IAEA Completes Review at Fukushima Daiichi NPS

On February 27, the third review mission from the International Atomic Energy Agency (IAEA) in regard to decommissioning the Fukushima Daiichi Nuclear Power Station completed its schedule and delivered a preliminary summary report to the Japanese Ministry of Economy, Trade and Industry (METI).

The mission, consisting of 15 decommissioning experts, had been visiting the site since February 9, with meetings held with relevant parties to exchange views.

A major purpose of the mission involved the state of the follow-up activities made after the previous mission in November and December 2013. In that respect, the report praised the implementation of decommissioning activities, saying, “Japan has made significant progress,” while noting also that “the situation remains very complex.”

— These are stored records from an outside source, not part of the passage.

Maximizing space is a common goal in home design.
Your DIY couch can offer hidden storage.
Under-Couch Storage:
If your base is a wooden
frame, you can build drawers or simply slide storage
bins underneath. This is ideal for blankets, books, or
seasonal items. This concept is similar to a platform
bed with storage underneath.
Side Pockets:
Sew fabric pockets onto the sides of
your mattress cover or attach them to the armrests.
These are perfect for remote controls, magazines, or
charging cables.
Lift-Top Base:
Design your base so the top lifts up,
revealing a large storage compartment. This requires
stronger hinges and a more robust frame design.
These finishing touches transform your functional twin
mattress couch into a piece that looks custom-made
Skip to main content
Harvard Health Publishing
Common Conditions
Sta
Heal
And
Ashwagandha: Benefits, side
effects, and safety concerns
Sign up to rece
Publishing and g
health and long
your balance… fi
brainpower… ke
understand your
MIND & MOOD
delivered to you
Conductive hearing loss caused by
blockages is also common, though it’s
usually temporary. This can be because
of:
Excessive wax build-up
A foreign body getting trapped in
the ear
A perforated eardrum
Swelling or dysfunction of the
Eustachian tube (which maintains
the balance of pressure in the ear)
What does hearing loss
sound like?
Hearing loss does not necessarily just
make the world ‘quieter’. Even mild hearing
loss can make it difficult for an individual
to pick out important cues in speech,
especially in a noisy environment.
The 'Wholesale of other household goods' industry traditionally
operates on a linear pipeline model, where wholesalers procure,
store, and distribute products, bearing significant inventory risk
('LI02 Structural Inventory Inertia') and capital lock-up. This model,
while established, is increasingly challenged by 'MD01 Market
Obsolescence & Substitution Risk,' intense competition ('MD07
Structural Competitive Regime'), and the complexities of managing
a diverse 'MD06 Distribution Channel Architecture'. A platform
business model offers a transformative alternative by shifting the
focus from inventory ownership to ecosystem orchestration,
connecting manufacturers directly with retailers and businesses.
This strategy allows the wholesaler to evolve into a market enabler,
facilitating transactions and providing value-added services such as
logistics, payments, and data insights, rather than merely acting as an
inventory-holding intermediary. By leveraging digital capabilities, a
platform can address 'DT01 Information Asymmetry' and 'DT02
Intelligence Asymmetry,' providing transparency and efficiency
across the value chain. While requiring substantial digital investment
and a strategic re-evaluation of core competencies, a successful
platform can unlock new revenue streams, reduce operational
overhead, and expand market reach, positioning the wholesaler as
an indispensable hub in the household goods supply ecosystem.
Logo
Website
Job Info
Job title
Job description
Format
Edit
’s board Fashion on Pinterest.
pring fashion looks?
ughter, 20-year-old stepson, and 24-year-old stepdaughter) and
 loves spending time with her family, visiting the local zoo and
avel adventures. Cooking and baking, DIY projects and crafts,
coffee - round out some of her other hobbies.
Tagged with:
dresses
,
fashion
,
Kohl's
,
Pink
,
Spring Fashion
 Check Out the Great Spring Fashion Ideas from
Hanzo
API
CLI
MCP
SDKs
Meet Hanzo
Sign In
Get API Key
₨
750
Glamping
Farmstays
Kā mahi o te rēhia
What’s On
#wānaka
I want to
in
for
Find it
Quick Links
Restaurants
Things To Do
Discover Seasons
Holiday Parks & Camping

In the short term, it says, the continuing increase in volume of contaminated water is a “challenge that must be resolved in a sustainable manner.” One of the biggest long-term issues, it concluded, is the removal of fuel debris.

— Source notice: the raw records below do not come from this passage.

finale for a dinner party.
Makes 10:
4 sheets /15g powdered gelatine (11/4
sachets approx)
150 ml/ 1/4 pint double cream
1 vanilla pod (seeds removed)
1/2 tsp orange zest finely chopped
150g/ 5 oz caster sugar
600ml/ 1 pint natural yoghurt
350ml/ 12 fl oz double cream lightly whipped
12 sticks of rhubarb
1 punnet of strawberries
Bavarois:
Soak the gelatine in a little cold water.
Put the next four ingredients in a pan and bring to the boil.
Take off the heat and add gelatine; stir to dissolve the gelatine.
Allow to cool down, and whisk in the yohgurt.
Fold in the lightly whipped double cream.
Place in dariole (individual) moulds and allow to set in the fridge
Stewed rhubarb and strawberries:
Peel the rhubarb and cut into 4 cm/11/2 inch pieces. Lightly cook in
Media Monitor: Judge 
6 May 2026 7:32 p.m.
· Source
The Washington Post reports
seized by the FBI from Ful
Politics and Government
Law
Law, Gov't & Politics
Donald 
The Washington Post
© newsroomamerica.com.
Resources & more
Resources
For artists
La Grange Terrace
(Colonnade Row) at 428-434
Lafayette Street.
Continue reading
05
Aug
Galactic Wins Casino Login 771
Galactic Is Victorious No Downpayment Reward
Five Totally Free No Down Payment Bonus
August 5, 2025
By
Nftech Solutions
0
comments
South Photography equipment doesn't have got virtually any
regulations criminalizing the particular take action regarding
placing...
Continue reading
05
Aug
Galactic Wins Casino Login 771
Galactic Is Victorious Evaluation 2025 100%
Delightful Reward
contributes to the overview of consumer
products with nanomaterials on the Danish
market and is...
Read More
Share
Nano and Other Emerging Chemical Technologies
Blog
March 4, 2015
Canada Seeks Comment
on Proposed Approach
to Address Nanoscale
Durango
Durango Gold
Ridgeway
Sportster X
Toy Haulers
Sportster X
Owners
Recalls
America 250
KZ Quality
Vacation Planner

Meeting a press group on February 17 in Tokyo, Team Leader Juan Carlos Lentijo, director of the IAEA’s Division of Nuclear Fuel Cycle and Waste Technology, enumerated the points on which the most progress had been made.

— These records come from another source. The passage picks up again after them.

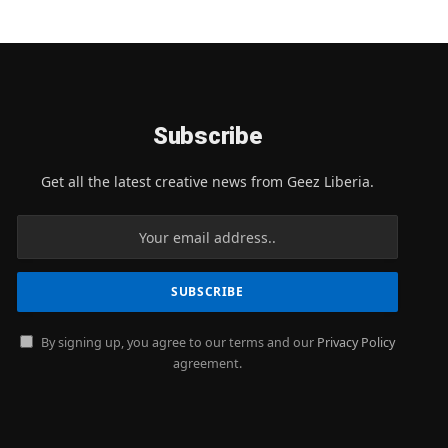
Subscribe
Get all the latest creative news from Geez Liberia.
By signing up, you agree to our terms and our
Privacy Policy
agreement.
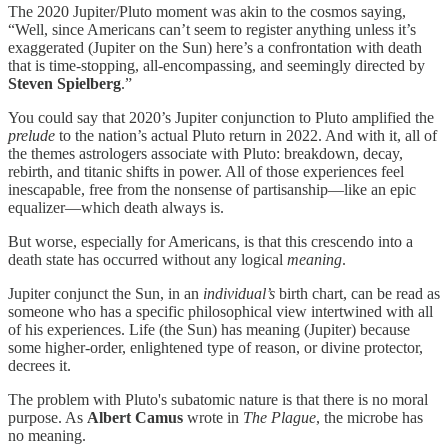
The 2020 Jupiter/Pluto moment was akin to the cosmos saying,
“Well, since Americans can’t seem to register anything unless it’s
exaggerated (Jupiter on the Sun) here’s a confrontation with death
that is time-stopping, all-encompassing, and seemingly directed by
Steven Spielberg
.”
You could say that 2020’s Jupiter conjunction to Pluto amplified the
prelude
to the nation’s actual Pluto return in 2022. And with it, all of
the themes astrologers associate with Pluto: breakdown, decay,
rebirth, and titanic shifts in power. All of those experiences feel
inescapable, free from the nonsense of partisanship—like an epic
equalizer—which death always is.
But worse, especially for Americans, is that this crescendo into a
death state has occurred without any logical
meaning
.
Jupiter conjunct the Sun, in an
individual’s
birth chart, can be read as
someone who has a specific philosophical view intertwined with all
of his experiences. Life (the Sun) has meaning (Jupiter) because
some higher-order, enlightened type of reason, or divine protector,
decrees it.
The problem with Pluto's subatomic nature is that there is no moral
purpose. As
Albert Camus
wrote in
The Plague
, the microbe has
no meaning.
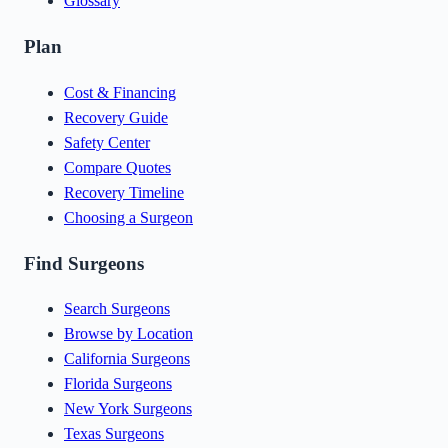
Glossary
Plan
Cost & Financing
Recovery Guide
Safety Center
Compare Quotes
Recovery Timeline
Choosing a Surgeon
Find Surgeons
Search Surgeons
Browse by Location
California Surgeons
Florida Surgeons
New York Surgeons
Texas Surgeons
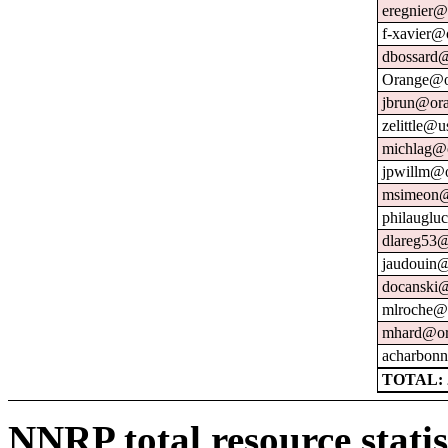
eregnier@
f-xavier@
dbossard@
Orange@o
jbrun@ora
zelittle@u
michlag@o
jpwillm@o
msimeon@
philauglu
dlareg53@
jaudouin@
docanski@
mlroche@o
mhard@or
acharbonn
TOTAL: 
NNRP total resource statis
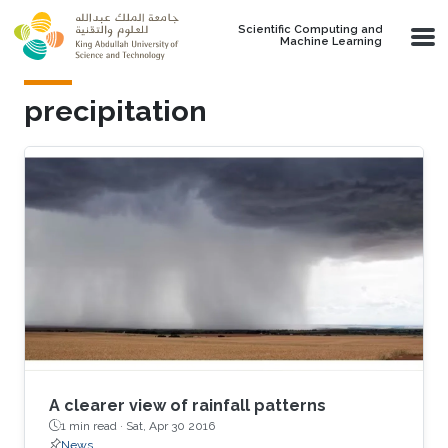
Skip to main content
Scientific Computing and
Machine Learning
precipitation
A clearer view of rainfall patterns
1 min read ·
Sat, Apr 30 2016
News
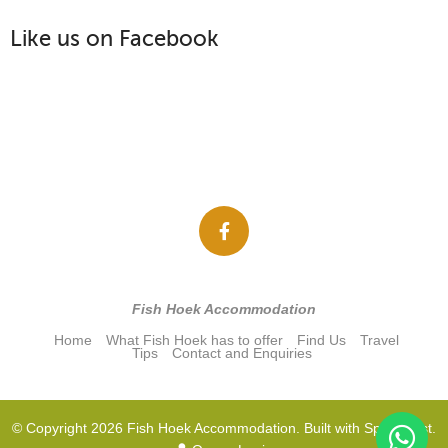
Like us on Facebook
Fish Hoek Accommodation
Home
What Fish Hoek has to offer
Find Us
Travel
Tips
Contact and Enquiries
© Copyright 2026 Fish Hoek Accommodation. Built with
Springnest
.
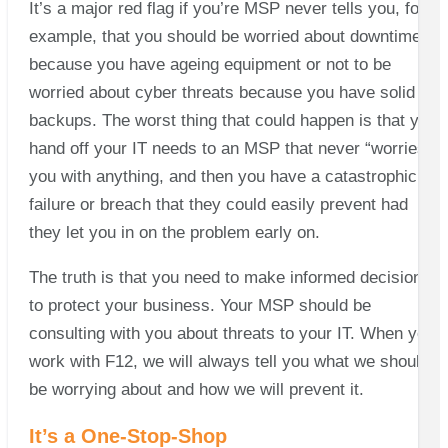
It’s a major red flag if you’re MSP never tells you, for
example, that you should be worried about downtime
because you have ageing equipment or not to be
worried about cyber threats because you have solid
backups. The worst thing that could happen is that you
hand off your IT needs to an MSP that never “worries”
you with anything, and then you have a catastrophic
failure or breach that they could easily prevent had
they let you in on the problem early on.
The truth is that you need to make informed decisions
to protect your business. Your MSP should be
consulting with you about threats to your IT. When you
work with F12, we will always tell you what we should
be worrying about and how we will prevent it.
It’s a One-Stop-Shop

In organizational aspects, the system of responsibilities was made clear by the creation of the Fukushima Daiichi Decontamination & Decommissioning Engineering Company and the Nuclear Damage Compensation and Decommissioning Facilitation Corporation (NDF).

As for the status of efforts at Fukushima Daiichi, the report notes, among other things, the completion of the removal of spent fuel from the Unit 4 spent fuel pool and improvements in the treatment of contaminated water.

Responding to a question from a reporter about the release into the ocean of treated water containing tritium — which cannot be removed by the multi-nuclide removal equipment (known as the Advanced Liquid Processing System, or ALPS) — Lentijo said, “The question should be considered in the context of a strategy to improve overall safety, analyzing the various benefits and balances,” and obtaining understanding from stakeholders, including local residents and parties related to local fisheries.